- _ABOUT THIS TASK_: Skip the pictures. Return exactly the lines from the one containing "focal_35mm: 25" through the end of the entries below.

- _INPUT MATERIAL_:
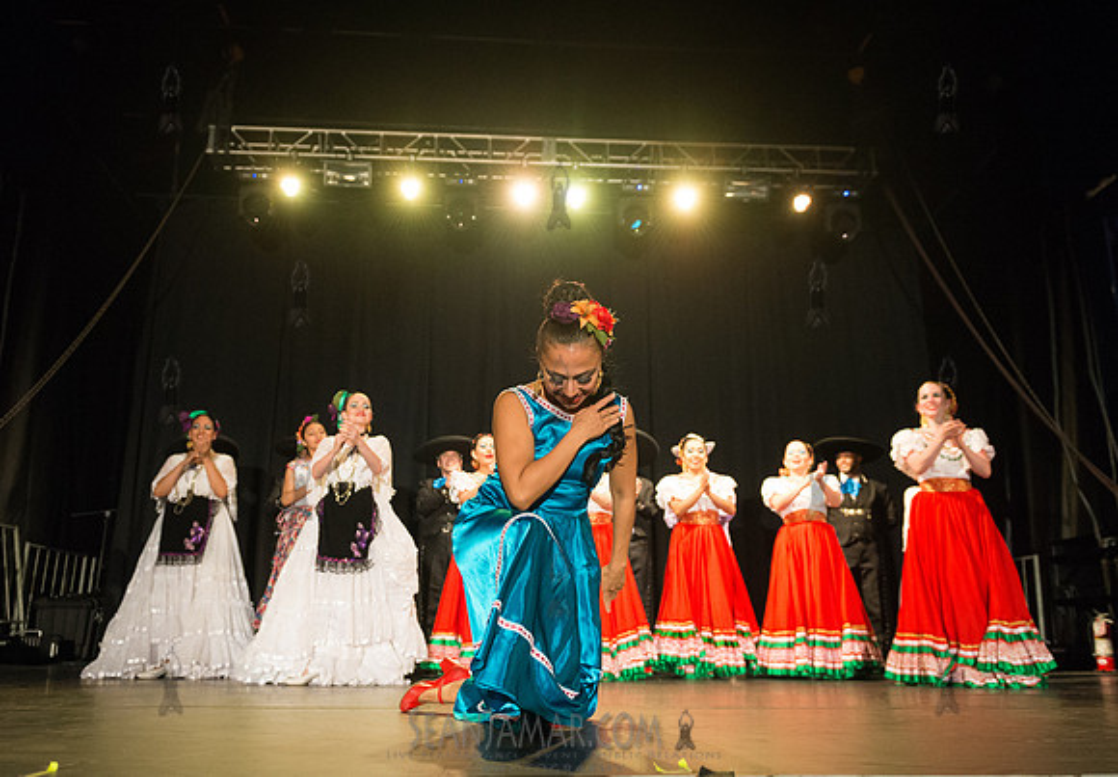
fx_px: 874
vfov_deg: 47.9
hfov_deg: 65.2
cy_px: 425
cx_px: 545
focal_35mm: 28
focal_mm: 24
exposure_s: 1/500
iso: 4000
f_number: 2.8
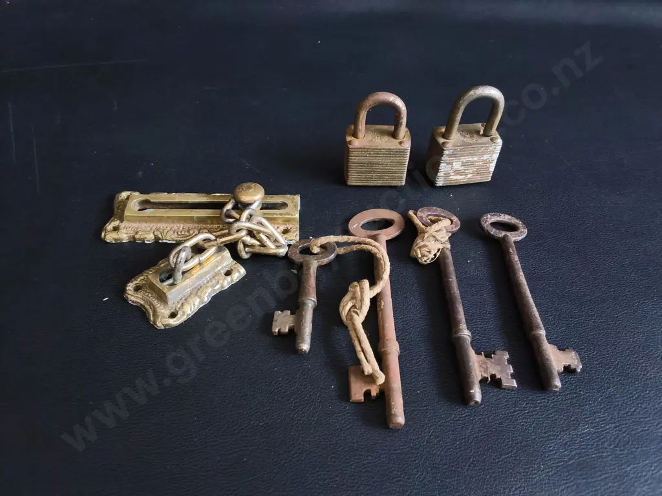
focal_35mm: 27
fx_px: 516
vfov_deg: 51.4
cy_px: 248
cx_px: 331
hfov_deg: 65.3
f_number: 2
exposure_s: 1/100
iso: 250
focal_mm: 2.87
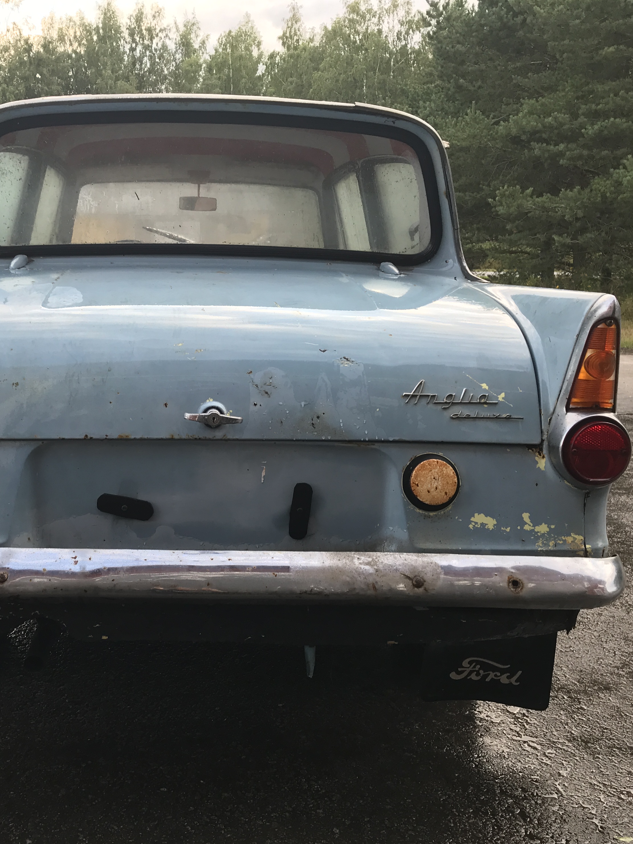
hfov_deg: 37.4
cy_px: 426
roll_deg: +0.2
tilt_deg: -11.5
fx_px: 927
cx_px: 228
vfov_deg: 49.0
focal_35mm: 38
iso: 25
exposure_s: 1/100
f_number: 1.8
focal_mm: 3.99
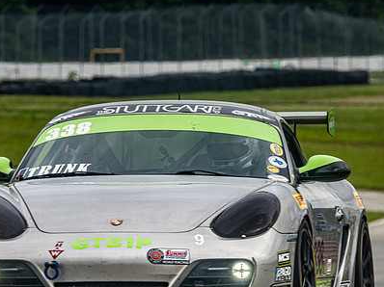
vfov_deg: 1.2
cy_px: 166
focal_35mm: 1226
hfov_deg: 1.6
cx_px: 148
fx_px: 13592
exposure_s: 1/320
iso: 320
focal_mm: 420
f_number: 11
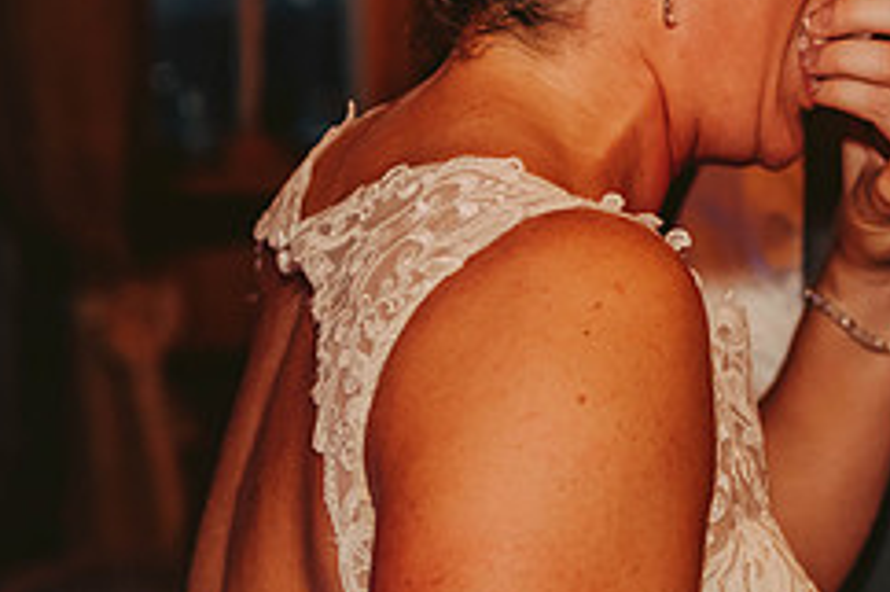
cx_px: 912
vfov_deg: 9.5
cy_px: 64
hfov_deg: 14.0
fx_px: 3557
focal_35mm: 144
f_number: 2.8
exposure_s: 1/125
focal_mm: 60
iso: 1600
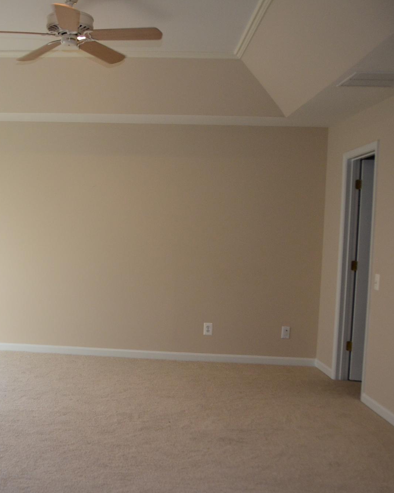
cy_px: 247
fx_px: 627
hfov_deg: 33.8
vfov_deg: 42.9
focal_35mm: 43
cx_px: 72
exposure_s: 1/250
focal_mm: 20
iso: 800
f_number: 3.5
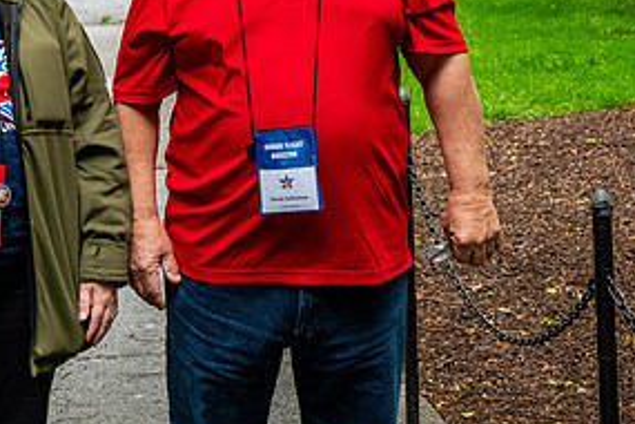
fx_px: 2081
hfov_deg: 17.1
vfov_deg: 11.6
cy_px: 60
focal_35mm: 118
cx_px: 38
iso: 4500
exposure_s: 1/640
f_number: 8
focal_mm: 58
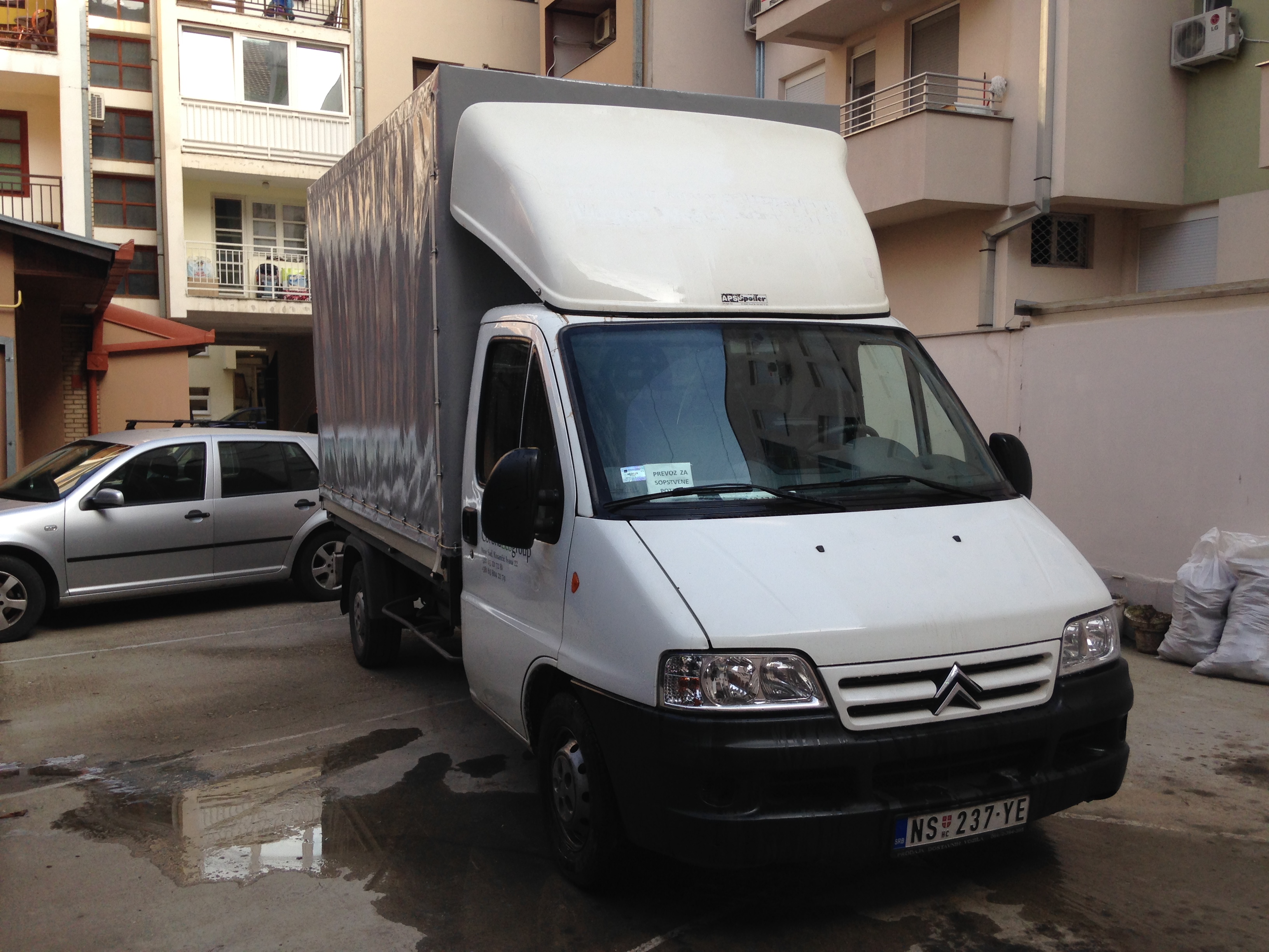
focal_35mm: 33
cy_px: 476
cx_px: 634
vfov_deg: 42.9
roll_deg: -0.4
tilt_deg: -4.8
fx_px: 1210
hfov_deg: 55.4
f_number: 2.4
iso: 50
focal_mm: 4.12
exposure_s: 1/547
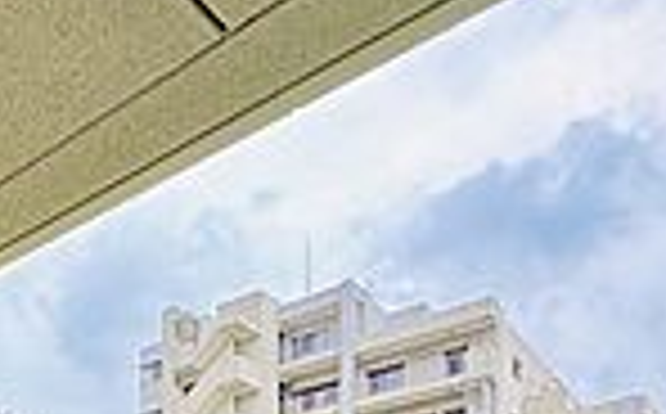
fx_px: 816
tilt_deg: -0.9
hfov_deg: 40.7
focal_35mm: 45
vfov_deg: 21.4
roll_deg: +0.7
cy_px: 698
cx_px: 54
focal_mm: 2.22
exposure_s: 1/227
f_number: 2.2
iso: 64
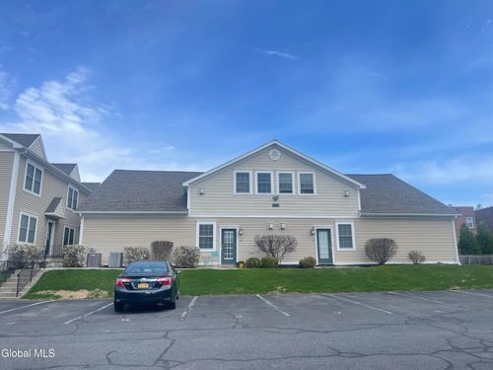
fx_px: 356
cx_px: 246
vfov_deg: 54.9
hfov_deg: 69.4
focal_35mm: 25
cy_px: 185
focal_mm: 5.1
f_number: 1.6
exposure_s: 1/1152
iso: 50
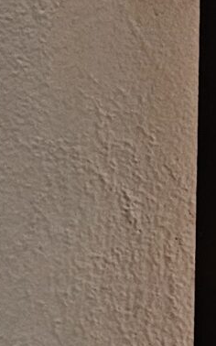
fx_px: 1555
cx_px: 726
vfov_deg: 11.7
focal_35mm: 165
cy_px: 628
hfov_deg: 6.9
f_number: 1.7
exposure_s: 1/244
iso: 640
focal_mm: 6.3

- _ANSWER TO THIS EXERCISE_:
focal_35mm: 25
cy_px: 185
focal_mm: 5.1
f_number: 1.6
exposure_s: 1/1152
iso: 50
fx_px: 1555
cx_px: 726
vfov_deg: 11.7
focal_35mm: 165
cy_px: 628
hfov_deg: 6.9
f_number: 1.7
exposure_s: 1/244
iso: 640
focal_mm: 6.3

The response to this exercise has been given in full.